Rishi Desai, MD, MPH,Viviana Popa, MD

Niemann-Pick disease type C, or NPC, is a rare genetically inherited condition caused by mutations in either the NPC1 or NPC2 genes.

These mutations impair intracellular transport of cholesterol and other molecules, which causes progressive neurologic and developmental problems.

Now, cholesterol reaches the cells packed in lipoproteins, which bind to low density lipoprotein, or LDL, receptors on the cell membrane, to get inside the cell.

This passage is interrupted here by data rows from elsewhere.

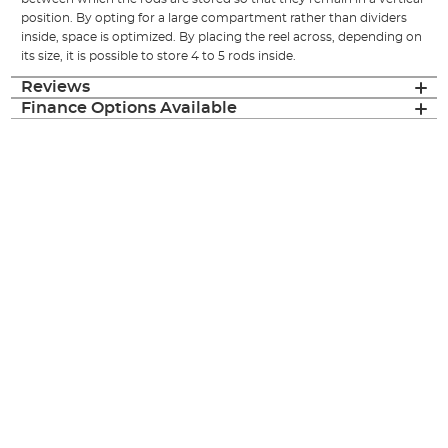
position. By opting for a large compartment rather than dividers
inside, space is optimized. By placing the reel across, depending on
its size, it is possible to store 4 to 5 rods inside.
Reviews
Finance Options Available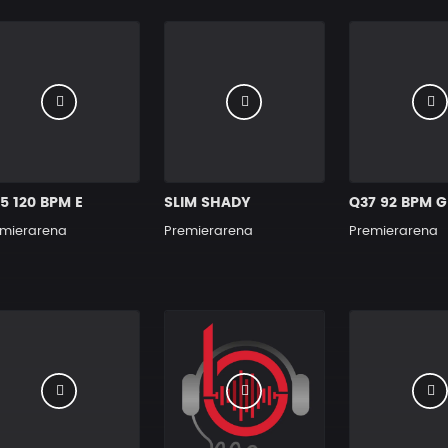
5 120 BPM E
SLIM SHADY
Q37 92 BPM G
mierarena
Premierarena
Premierarena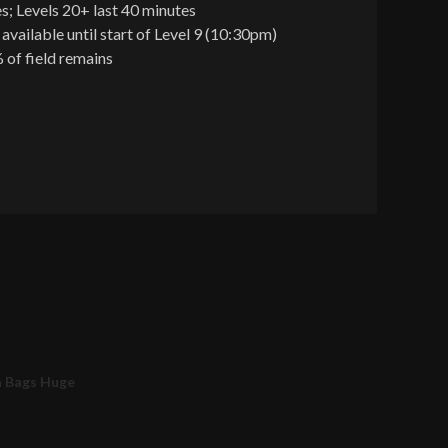
s; Levels 20+ last 40 minutes
 available until start of Level 9 (10:30pm)
 of field remains
n Bags Huge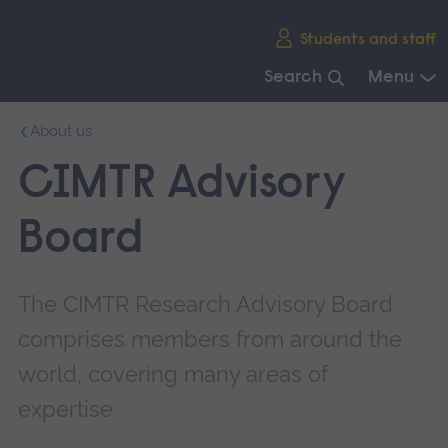
Skip
Students and staff
main
navigation
Search
Menu
End
About us
of
main
CIMTR Advisory
navigation.
Board
The CIMTR Research Advisory Board
comprises members from around the
world, covering many areas of
expertise.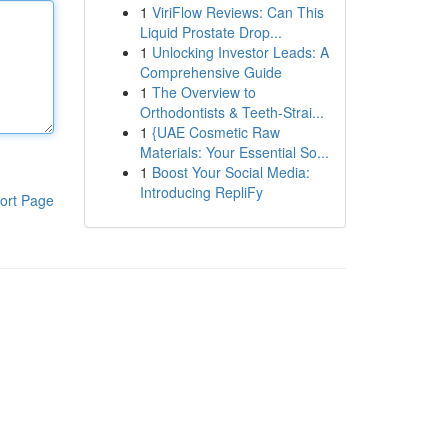
1
ViriFlow Reviews: Can This
Liquid Prostate Drop...
1
Unlocking Investor Leads: A
Comprehensive Guide
1
The Overview to
Orthodontists & Teeth-Strai...
1
{UAE Cosmetic Raw
Materials: Your Essential So...
1
Boost Your Social Media:
Introducing RepliFy
ort Page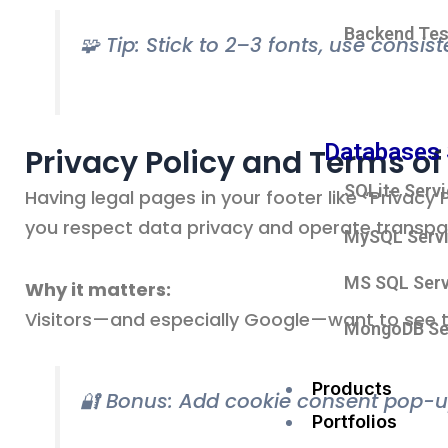
Backend Tes
🧩 Tip: Stick to 2–3 fonts, use consis
Databases 
Privacy Policy and Terms of
SQLite Serv
Having legal pages in your footer like “Privac
you respect data privacy and operate transpar
MySQL Serv
MS SQL Serv
Why it matters:
Visitors—and especially Google—want to see t
MongoDB Se
Products
🔐 Bonus: Add cookie consent pop-u
Portfolios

Then, cholesterol reaches the early-endosome, which is an intracellular organelle that eventually matures into a late-endosome, and finally into a lysosome.

Inside the lysosome, cholesterol is processed and recycled, so that it can be incorporated into the cell membrane.

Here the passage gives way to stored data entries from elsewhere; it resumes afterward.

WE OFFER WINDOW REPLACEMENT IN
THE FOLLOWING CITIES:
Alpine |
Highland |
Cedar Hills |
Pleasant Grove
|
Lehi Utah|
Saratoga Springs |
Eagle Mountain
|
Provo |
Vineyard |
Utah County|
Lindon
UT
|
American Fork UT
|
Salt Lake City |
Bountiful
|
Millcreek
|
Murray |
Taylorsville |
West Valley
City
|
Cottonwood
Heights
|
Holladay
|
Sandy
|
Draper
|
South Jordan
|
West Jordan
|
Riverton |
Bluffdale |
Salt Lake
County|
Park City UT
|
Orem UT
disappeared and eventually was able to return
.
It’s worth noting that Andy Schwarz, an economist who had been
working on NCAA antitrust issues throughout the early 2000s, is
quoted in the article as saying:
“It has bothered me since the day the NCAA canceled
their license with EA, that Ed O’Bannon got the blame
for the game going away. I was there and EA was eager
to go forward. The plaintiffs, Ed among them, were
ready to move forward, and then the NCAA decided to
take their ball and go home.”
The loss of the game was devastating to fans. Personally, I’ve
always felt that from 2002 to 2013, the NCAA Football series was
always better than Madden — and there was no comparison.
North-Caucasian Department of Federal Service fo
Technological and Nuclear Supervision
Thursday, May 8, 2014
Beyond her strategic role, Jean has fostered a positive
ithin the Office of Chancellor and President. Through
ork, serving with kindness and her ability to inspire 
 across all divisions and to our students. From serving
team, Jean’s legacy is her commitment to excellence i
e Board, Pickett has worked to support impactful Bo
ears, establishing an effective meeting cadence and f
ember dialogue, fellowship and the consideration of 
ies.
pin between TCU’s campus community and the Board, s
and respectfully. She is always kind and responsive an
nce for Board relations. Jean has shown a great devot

To get out of the lysosome, first, cholesterol gets a little help from the NPC2 gene product, a protein that carries cholesterol up to the lysosomal membrane.

And on this membrane, cholesterol is greeted by the NPC1 gene product, which is a glycoprotein that moves cholesterol out of the lysosome and into the cell.

So with NPC1 or NPC2 mutations, intracellular cholesterol transport is impaired, so cholesterol accumulates inside lysosomes instead. Mutations can affect people of all ethnic backgrounds, and they’re inherited in an autosomal recessive pattern, which means that an affected individual must have two copies of the mutated gene, one from each parent.

Cholesterol buildup affects almost all cells, so it causes a variety of symptoms.

The brain and bone marrow are often affected.

The liver and spleen can be affected too, in which case, they enlarge.

Liver enlargement disrupts bile flow, causing bilirubin to accumulate in the blood.

This leads to jaundice, or yellow pigmentation of the skin and whites of the eye.

An enlarged spleen, on the other hand, may trap platelets, which causes easy bruising and bleeding issues.

Finally, when this buildup occurs in macrophages, they develop a characteristic lipid-laden appearance under microscopy and are called “foam cells.”

The most common symptoms are progressive neurologic symptoms, which occur in almost all affected individuals.

Key Takeaways

Niemann-Pick disease type C is a rare genetically inherited condition, caused by mutations in the NPC1 or NPC2 genes. These mutations impair intracellular transport of cholesterol and other molecules, which causes progressive neurologic and developmental problems. This causes cholesterol to accumulate in lysosomes, resulting in brain, bone marrow, liver, spleen and lung damage.

Symptoms of Niemann-Pick disease type C typically begin in childhood and may include difficulty with movement and balance, difficulty swallowing, developmental delays, and progressive intellectual disability. There may also be hepatosplenomegaly, and liver failure.